I spent some time over the past few months oscillating between the last-generation Surface Laptop, Surface Pro tablet, and a MacBook Pro, and other than the pain it caused my brain to remember to switch between ⌘ and CTRL constantly, I really didn’t have any other issues. I’d add that the keyboard on the Surface Pro tablet cover is one of the more comfortable ones I’ve used on a tablet, making it far easier to get work done on than an iPad, or even, really, the keys of the newer MacBooks.

Huawei’s new MateBook X Pro.
Huawei’s new MateBook X Pro.
Image: Huawei

Other manufacturers have put out some truly impressive Windows hardware recently, as well. Hauwei’s MateBook X Pro, released earlier this year, may have aped the stylings of a MacBook Pro, but has a few smarter flourishes onboard, including a large, sharp edge-to-edge touchscreen screen, support for a few different ports (not just USB-C, like on all Apple’s new laptops), and surround-sound speakers.

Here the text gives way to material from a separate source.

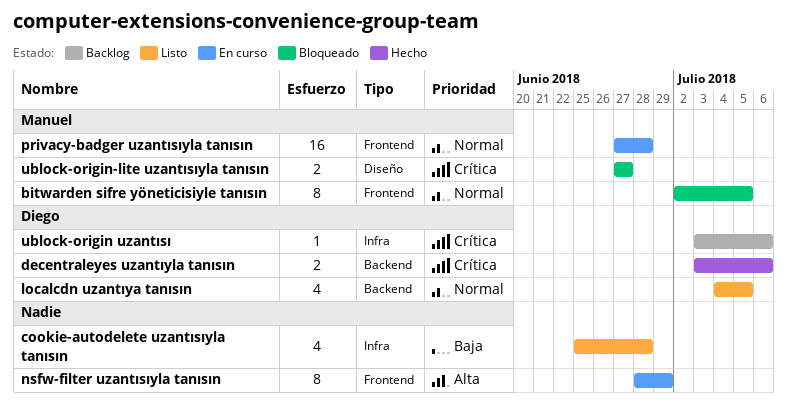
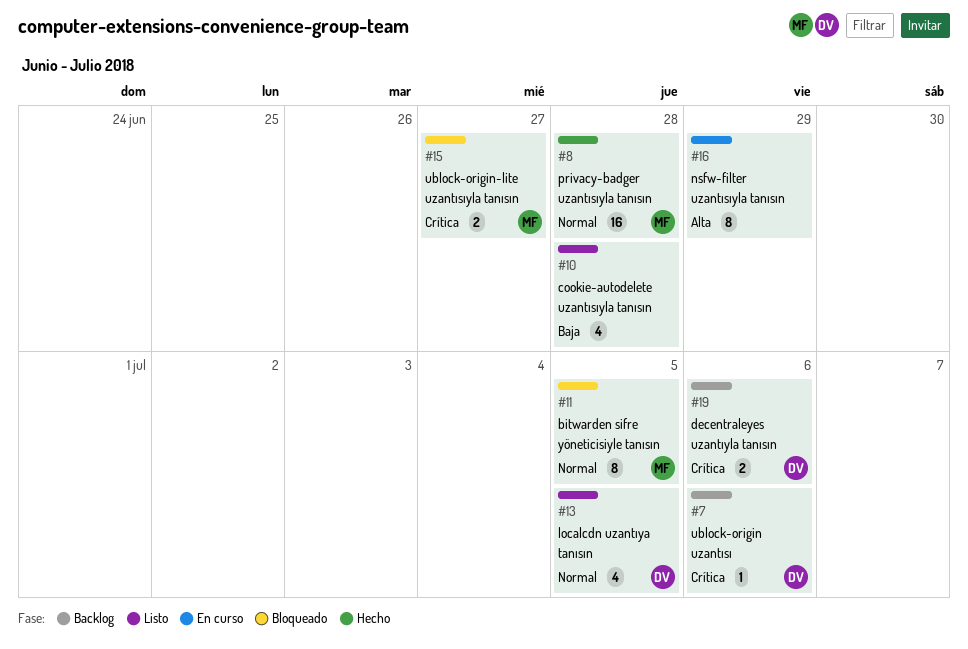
decentraleyes uzantıyla tanısın, status: Hecho -> Backlog
privacy-badger uzantısıyla tanısın, status: En curso -> Hecho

Dell’s XPS line has also been winning critical acclaim for its massive displays and tight design, and Lenovo has been trying to push the concept of a Windows tablet to the absolute extreme with the exceedingly thin Yoga Book.

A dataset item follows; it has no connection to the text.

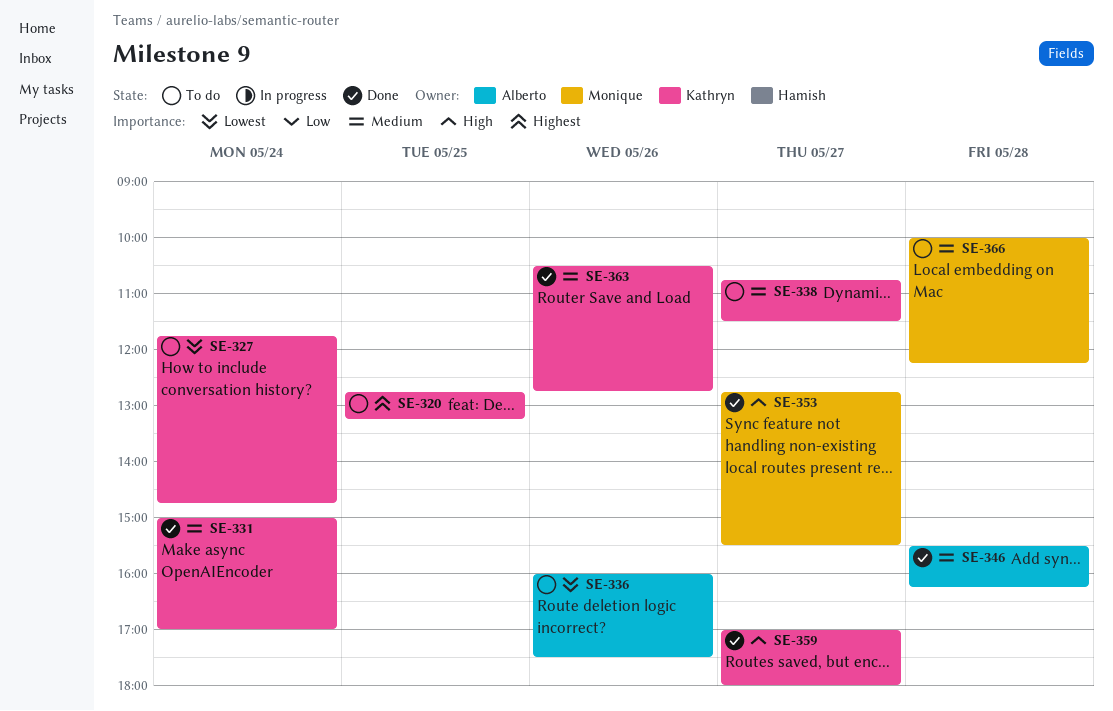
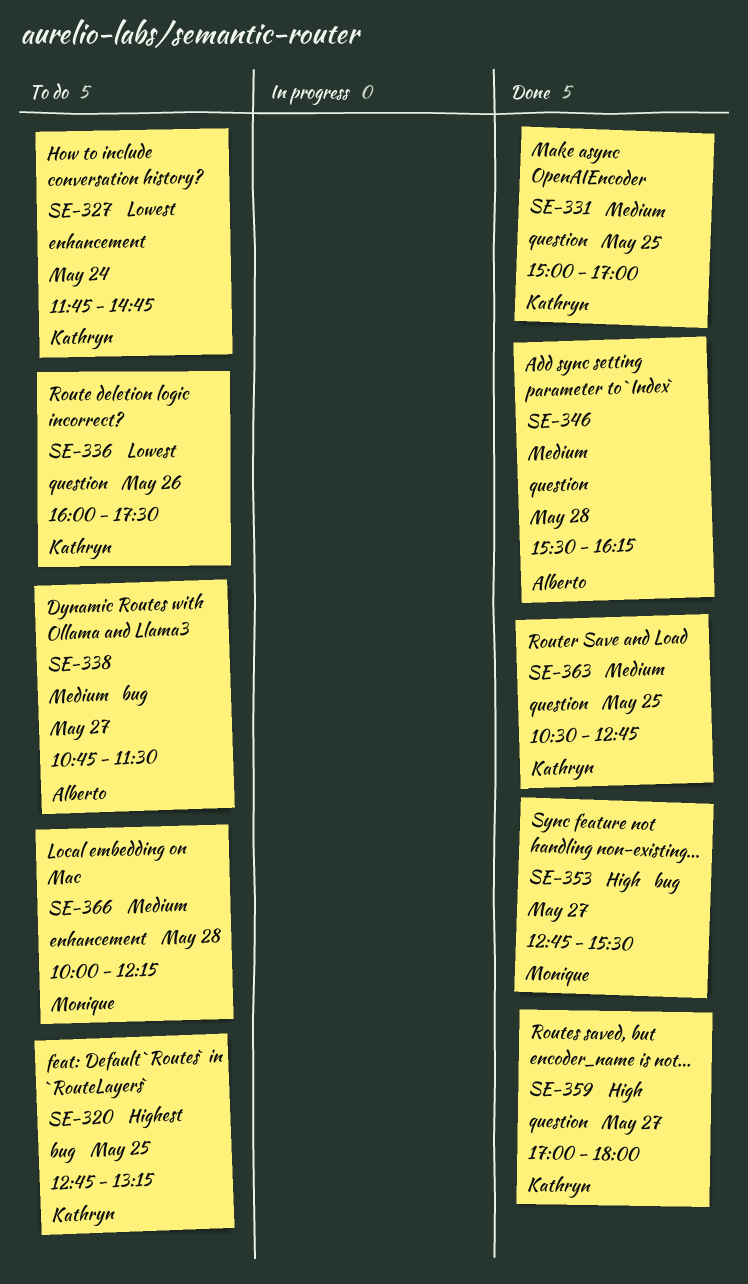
SE-331, day: May 24 -> May 25
SE-336, owner: Alberto -> Kathryn
SE-338, owner: Kathryn -> Alberto
SE-363, day: May 26 -> May 25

The Lenovo Yoga 910, which flips from laptop to tablet mode.
The Lenovo Yoga 910, which flips from laptop to tablet mode.
Image: Microsoft

Even HP is trying new things, including building a laptop out of leather, for some reason, and most manufacturers now have devices with the “2-in-1” form factor, where the screen can bend back behind the keyboard, allow the device to be propped up like a tent, or folded over on itself into a tablet.

Should you do it?

I’ve spent the last few months using Windows machines from Microsoft and Huawei on and off. I won’t say I’ve fallen in love with Windows 10. The setup process is still rather confusing and protracted (I have no idea what ”SmartScreen” is or why Windows felt the need to tell me it was running when I first turn on the machine)—Cortana’s pithy remarks as the computer first turns on are truly insufferable, and navigating the operating system can still be rather laborious. Also things just crash for no reason:

And there’s the fact that Microsoft jams the Start Menu (a holdover from Windows 95 that I really have little use for in 2018) full of ads now:

And the fact that Microsoft has relatively frequent operating system updates that bug you into submission to install, and the fact that you really have to use (and pay for) antivirus software to protect yourself on a Windows machine.

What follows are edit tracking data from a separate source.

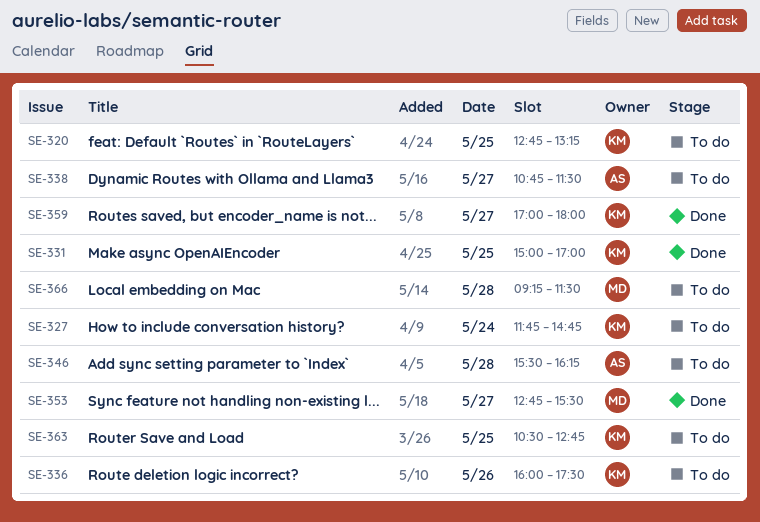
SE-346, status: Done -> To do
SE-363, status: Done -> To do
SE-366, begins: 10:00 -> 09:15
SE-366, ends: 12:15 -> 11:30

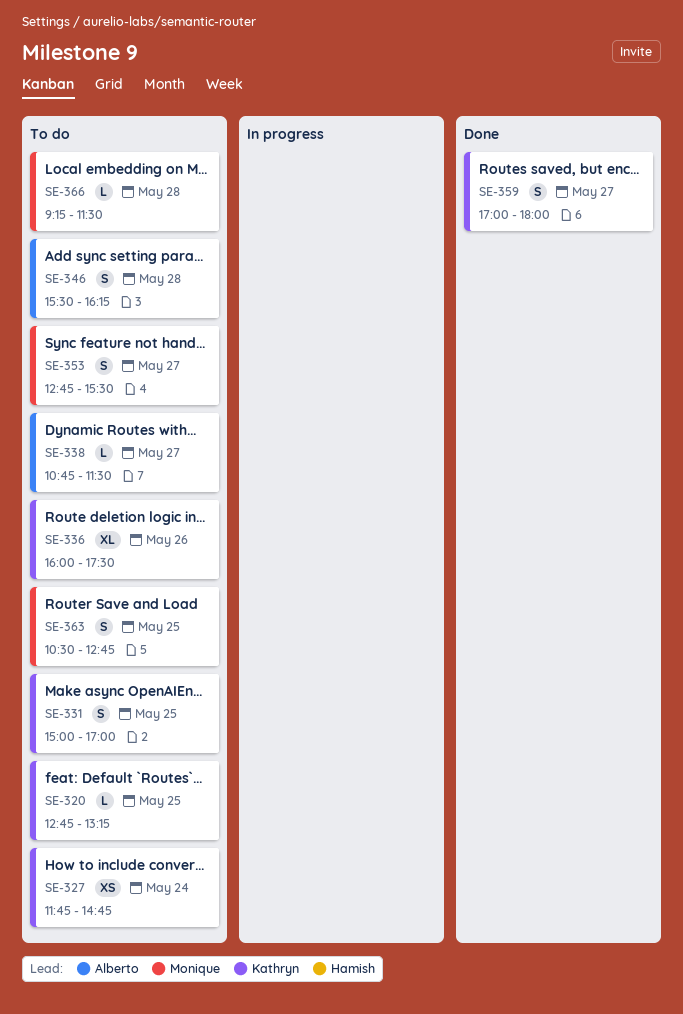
SE-331, status: Done -> To do
SE-353, status: Done -> To do
SE-363, owner: Kathryn -> Monique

But there are some legitimate benefits over macOS, too. Microsoft Hello—its biometric security software for unlocking the machine—is exceedingly fast, and works like the iPhone X FaceID technology (it’s a wonder that Apple hasn’t copied this yet). If you have an Android phone, the Your Phone app now basically turns your computer into an extension of your phone, and is a really impressive and useful experience. And Dynamic Lock, which connects your phone to your computer over Bluetooth, will automatically lock your machine if you wander away from it with your phone.

Windows has not won my heart, but I very much accept it as a passable operating system after the better part of two decades on Mac computers. It’s probably remains the biggest sticking point over switching, but hopefully, if you’re after some of the more modern computer features and designs that just haven’t made it to Macs yet, this guide will help you get through the frustration and see how useful these devices are.